For a myriad of immune disorders, cyclosporine has demonstrated marked efficacy in relieving clinical symptoms and reversing pathological developments. We present a case of hyperpigmentation induced by cyclosporine therapy used to treat prurigo nodularis, an extremely rare adverse effect of cyclosporine that has been reported only once, to our knowledge, in the dermatologic literature. After four months of cyclosporine therapy, our patient developed noticeable hyperpigmentation on the dorsal hands and feet and to a lesser degree on her arms and legs. Prior research has discovered a dose-dependent decrease in tyrosinase activity and pigment formation in cultured melanocytes due to cyclosporine - an effect opposite to what was observed in our case. Thus, further study into this relationship is necessary. In essence, physicians should be aware of unwanted cutaneous changes after the initiation of cyclosporine therapy and may want to counsel patients about the importance of ultraviolet (UV) radiation protection.
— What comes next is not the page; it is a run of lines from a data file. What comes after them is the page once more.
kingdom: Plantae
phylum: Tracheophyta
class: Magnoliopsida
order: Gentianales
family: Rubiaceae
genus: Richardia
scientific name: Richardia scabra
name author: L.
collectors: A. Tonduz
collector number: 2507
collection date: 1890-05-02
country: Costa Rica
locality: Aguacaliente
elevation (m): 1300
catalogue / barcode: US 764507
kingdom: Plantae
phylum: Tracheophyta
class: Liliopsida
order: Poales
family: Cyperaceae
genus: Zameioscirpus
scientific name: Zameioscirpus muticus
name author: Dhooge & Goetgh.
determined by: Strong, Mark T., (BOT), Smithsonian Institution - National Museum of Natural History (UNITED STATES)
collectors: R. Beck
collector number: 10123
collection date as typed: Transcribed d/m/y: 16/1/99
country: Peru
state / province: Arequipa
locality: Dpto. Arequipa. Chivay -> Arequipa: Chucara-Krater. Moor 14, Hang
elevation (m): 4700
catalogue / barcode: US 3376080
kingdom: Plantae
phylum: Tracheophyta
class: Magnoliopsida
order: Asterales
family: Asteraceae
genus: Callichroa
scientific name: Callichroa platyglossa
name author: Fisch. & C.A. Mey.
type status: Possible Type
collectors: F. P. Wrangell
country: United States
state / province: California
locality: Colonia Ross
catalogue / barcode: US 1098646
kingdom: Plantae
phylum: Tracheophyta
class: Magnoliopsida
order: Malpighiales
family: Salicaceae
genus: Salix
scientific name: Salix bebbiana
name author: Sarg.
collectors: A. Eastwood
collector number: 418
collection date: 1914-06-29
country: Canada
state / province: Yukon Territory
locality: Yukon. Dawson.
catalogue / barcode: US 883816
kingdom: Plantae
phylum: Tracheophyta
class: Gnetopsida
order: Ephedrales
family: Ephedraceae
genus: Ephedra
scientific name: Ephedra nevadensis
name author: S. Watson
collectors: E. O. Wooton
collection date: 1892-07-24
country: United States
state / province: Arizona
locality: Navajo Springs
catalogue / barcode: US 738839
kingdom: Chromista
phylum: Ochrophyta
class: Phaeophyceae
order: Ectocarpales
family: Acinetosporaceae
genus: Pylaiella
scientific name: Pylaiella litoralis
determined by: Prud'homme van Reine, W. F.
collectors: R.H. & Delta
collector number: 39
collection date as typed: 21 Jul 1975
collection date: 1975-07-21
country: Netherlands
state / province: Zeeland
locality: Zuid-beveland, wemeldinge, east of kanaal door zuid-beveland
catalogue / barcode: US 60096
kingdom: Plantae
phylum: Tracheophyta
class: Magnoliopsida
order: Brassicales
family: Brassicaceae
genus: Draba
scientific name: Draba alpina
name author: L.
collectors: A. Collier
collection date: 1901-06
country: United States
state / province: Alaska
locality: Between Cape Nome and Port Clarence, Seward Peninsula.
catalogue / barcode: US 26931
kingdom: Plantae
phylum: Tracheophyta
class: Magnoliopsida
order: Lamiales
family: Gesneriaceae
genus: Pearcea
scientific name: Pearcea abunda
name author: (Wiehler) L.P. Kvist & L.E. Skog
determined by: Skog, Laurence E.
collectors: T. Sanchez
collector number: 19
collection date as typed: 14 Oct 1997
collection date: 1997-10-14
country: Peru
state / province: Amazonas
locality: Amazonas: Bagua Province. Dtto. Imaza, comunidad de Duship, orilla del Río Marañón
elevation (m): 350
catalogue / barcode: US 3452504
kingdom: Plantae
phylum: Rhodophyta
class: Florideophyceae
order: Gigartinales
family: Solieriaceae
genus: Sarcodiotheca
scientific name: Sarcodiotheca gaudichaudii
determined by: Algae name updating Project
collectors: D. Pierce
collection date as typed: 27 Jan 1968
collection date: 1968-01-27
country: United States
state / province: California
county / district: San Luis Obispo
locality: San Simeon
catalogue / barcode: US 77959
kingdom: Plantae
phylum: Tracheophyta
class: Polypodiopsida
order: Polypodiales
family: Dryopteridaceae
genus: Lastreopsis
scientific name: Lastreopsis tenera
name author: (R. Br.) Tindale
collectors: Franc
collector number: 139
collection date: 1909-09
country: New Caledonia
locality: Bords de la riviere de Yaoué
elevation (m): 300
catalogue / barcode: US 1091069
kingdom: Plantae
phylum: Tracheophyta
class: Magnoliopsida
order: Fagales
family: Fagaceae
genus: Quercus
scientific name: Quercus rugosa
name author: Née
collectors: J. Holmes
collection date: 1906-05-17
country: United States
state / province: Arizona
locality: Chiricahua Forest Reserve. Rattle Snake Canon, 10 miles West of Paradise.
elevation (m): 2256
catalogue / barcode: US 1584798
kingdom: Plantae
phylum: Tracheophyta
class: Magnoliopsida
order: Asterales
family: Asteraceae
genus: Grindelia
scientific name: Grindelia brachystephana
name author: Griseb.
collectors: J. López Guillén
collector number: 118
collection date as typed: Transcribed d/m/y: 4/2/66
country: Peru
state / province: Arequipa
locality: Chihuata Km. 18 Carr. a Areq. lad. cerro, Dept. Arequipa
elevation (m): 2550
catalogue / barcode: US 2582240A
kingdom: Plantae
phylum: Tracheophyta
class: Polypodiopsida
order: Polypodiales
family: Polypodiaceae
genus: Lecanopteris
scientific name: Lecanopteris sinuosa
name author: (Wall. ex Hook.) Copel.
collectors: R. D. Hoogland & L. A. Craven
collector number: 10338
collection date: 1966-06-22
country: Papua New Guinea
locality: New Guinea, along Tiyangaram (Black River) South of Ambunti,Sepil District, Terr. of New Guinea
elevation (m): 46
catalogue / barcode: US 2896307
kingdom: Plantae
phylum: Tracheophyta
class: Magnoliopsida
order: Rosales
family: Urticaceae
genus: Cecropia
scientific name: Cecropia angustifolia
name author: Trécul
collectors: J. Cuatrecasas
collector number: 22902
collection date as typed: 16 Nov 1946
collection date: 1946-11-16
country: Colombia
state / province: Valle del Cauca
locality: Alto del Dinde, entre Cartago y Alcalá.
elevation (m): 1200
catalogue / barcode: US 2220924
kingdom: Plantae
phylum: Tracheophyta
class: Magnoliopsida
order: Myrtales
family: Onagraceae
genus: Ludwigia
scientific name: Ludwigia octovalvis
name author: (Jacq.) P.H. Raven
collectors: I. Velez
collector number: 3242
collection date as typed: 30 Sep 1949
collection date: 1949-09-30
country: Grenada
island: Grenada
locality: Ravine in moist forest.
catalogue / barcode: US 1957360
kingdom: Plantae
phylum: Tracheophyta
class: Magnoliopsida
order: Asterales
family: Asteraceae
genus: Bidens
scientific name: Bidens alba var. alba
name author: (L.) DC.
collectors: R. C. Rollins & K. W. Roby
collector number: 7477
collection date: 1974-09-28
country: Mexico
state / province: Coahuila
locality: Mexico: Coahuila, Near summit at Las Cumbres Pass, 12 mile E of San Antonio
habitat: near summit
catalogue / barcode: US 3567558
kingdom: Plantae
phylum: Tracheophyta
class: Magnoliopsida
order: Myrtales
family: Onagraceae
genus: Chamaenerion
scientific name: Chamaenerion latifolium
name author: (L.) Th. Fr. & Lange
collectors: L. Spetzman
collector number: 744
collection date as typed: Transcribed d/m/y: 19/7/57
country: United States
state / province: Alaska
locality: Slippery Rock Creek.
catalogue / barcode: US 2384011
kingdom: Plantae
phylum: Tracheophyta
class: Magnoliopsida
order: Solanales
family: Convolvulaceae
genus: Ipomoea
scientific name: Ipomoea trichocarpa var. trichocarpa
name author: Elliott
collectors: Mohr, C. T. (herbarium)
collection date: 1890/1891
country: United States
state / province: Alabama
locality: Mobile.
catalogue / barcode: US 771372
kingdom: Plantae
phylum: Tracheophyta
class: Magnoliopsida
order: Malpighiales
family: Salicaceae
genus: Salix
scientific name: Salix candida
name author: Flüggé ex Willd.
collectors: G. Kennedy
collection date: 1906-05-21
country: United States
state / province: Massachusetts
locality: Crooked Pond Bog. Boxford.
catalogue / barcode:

对于众多免疫疾病,环孢素已显示出在缓解临床症状和逆转病理发展方面的显著疗效。我们报告一例由环孢素治疗引起的色素沉着病例,该环孢素用于治疗结节性痒疹,据我们所知,这是环孢素一种极其罕见的不良反应,在皮肤病学文献中仅被报道过一次。在接受环孢素治疗四个月后,我们的患者在双手背部和双脚出现明显色素沉着,手臂和腿部色素沉着程度较轻。先前的研究发现,环孢素会使培养的黑素细胞中酪氨酸酶活性和色素形成呈剂量依赖性降低,这与我们病例中观察到的情况相反。因此,有必要对这种关系进行进一步研究。从本质上讲,医生应在开始环孢素治疗后意识到不必要的皮肤变化,并可能需要向患者咨询紫外线防护的重要性。